## Exercise prompt
Retype all the entries word for word, but omit the pictures.

## Records for this task
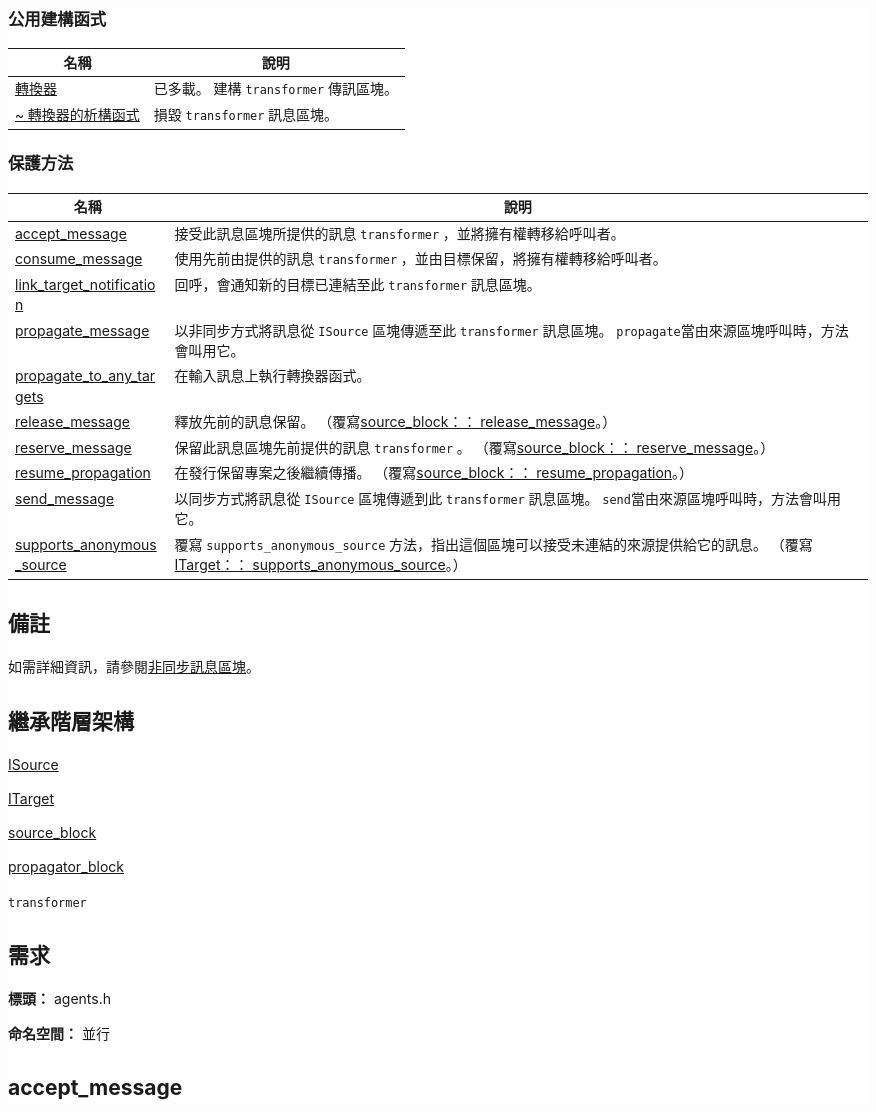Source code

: ### <a name="public-constructors"></a>公用建構函式

|名稱|說明|
|----------|-----------------|
|[轉換器](#ctor)|已多載。 建構 `transformer` 傳訊區塊。|
|[~ 轉換器的析構函式](#dtor)|損毀 `transformer` 訊息區塊。|

### <a name="protected-methods"></a>保護方法

|名稱|說明|
|----------|-----------------|
|[accept_message](#accept_message)|接受此訊息區塊所提供的訊息 `transformer` ，並將擁有權轉移給呼叫者。|
|[consume_message](#consume_message)|使用先前由提供的訊息 `transformer` ，並由目標保留，將擁有權轉移給呼叫者。|
|[link_target_notification](#link_target_notification)|回呼，會通知新的目標已連結至此 `transformer` 訊息區塊。|
|[propagate_message](#propagate_message)|以非同步方式將訊息從 `ISource` 區塊傳遞至此 `transformer` 訊息區塊。 `propagate`當由來源區塊呼叫時，方法會叫用它。|
|[propagate_to_any_targets](#propagate_to_any_targets)|在輸入訊息上執行轉換器函式。|
|[release_message](#release_message)|釋放先前的訊息保留。 （覆寫[source_block：： release_message](source-block-class.md#release_message)。）|
|[reserve_message](#reserve_message)|保留此訊息區塊先前提供的訊息 `transformer` 。 （覆寫[source_block：： reserve_message](source-block-class.md#reserve_message)。）|
|[resume_propagation](#resume_propagation)|在發行保留專案之後繼續傳播。 （覆寫[source_block：： resume_propagation](source-block-class.md#resume_propagation)。）|
|[send_message](#send_message)|以同步方式將訊息從 `ISource` 區塊傳遞到此 `transformer` 訊息區塊。 `send`當由來源區塊呼叫時，方法會叫用它。|
|[supports_anonymous_source](#supports_anonymous_source)|覆寫 `supports_anonymous_source` 方法，指出這個區塊可以接受未連結的來源提供給它的訊息。 （覆寫[ITarget：： supports_anonymous_source](itarget-class.md#supports_anonymous_source)。）|

## <a name="remarks"></a>備註

如需詳細資訊，請參閱[非同步訊息區塊](../../../parallel/concrt/asynchronous-message-blocks.md)。

## <a name="inheritance-hierarchy"></a>繼承階層架構

[ISource](isource-class.md)

[ITarget](itarget-class.md)

[source_block](source-block-class.md)

[propagator_block](propagator-block-class.md)

`transformer`

## <a name="requirements"></a>需求

**標頭：** agents.h

**命名空間：** 並行

## <a name="accept_message"></a><a name="accept_message"></a>accept_message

## Response
Source code

: ### <a name="public-constructors"></a>公用建構函式

|名稱|說明|
|----------|-----------------|
|[轉換器](#ctor)|已多載。 建構 `transformer` 傳訊區塊。|
|[~ 轉換器的析構函式](#dtor)|損毀 `transformer` 訊息區塊。|

### <a name="protected-methods"></a>保護方法

|名稱|說明|
|----------|-----------------|
|[accept_message](#accept_message)|接受此訊息區塊所提供的訊息 `transformer` ，並將擁有權轉移給呼叫者。|
|[consume_message](#consume_message)|使用先前由提供的訊息 `transformer` ，並由目標保留，將擁有權轉移給呼叫者。|
|[link_target_notification](#link_target_notification)|回呼，會通知新的目標已連結至此 `transformer` 訊息區塊。|
|[propagate_message](#propagate_message)|以非同步方式將訊息從 `ISource` 區塊傳遞至此 `transformer` 訊息區塊。 `propagate`當由來源區塊呼叫時，方法會叫用它。|
|[propagate_to_any_targets](#propagate_to_any_targets)|在輸入訊息上執行轉換器函式。|
|[release_message](#release_message)|釋放先前的訊息保留。 （覆寫[source_block：： release_message](source-block-class.md#release_message)。）|
|[reserve_message](#reserve_message)|保留此訊息區塊先前提供的訊息 `transformer` 。 （覆寫[source_block：： reserve_message](source-block-class.md#reserve_message)。）|
|[resume_propagation](#resume_propagation)|在發行保留專案之後繼續傳播。 （覆寫[source_block：： resume_propagation](source-block-class.md#resume_propagation)。）|
|[send_message](#send_message)|以同步方式將訊息從 `ISource` 區塊傳遞到此 `transformer` 訊息區塊。 `send`當由來源區塊呼叫時，方法會叫用它。|
|[supports_anonymous_source](#supports_anonymous_source)|覆寫 `supports_anonymous_source` 方法，指出這個區塊可以接受未連結的來源提供給它的訊息。 （覆寫[ITarget：： supports_anonymous_source](itarget-class.md#supports_anonymous_source)。）|

## <a name="remarks"></a>備註

如需詳細資訊，請參閱[非同步訊息區塊](../../../parallel/concrt/asynchronous-message-blocks.md)。

## <a name="inheritance-hierarchy"></a>繼承階層架構

[ISource](isource-class.md)

[ITarget](itarget-class.md)

[source_block](source-block-class.md)

[propagator_block](propagator-block-class.md)

`transformer`

## <a name="requirements"></a>需求

**標頭：** agents.h

**命名空間：** 並行

## <a name="accept_message"></a><a name="accept_message"></a>accept_message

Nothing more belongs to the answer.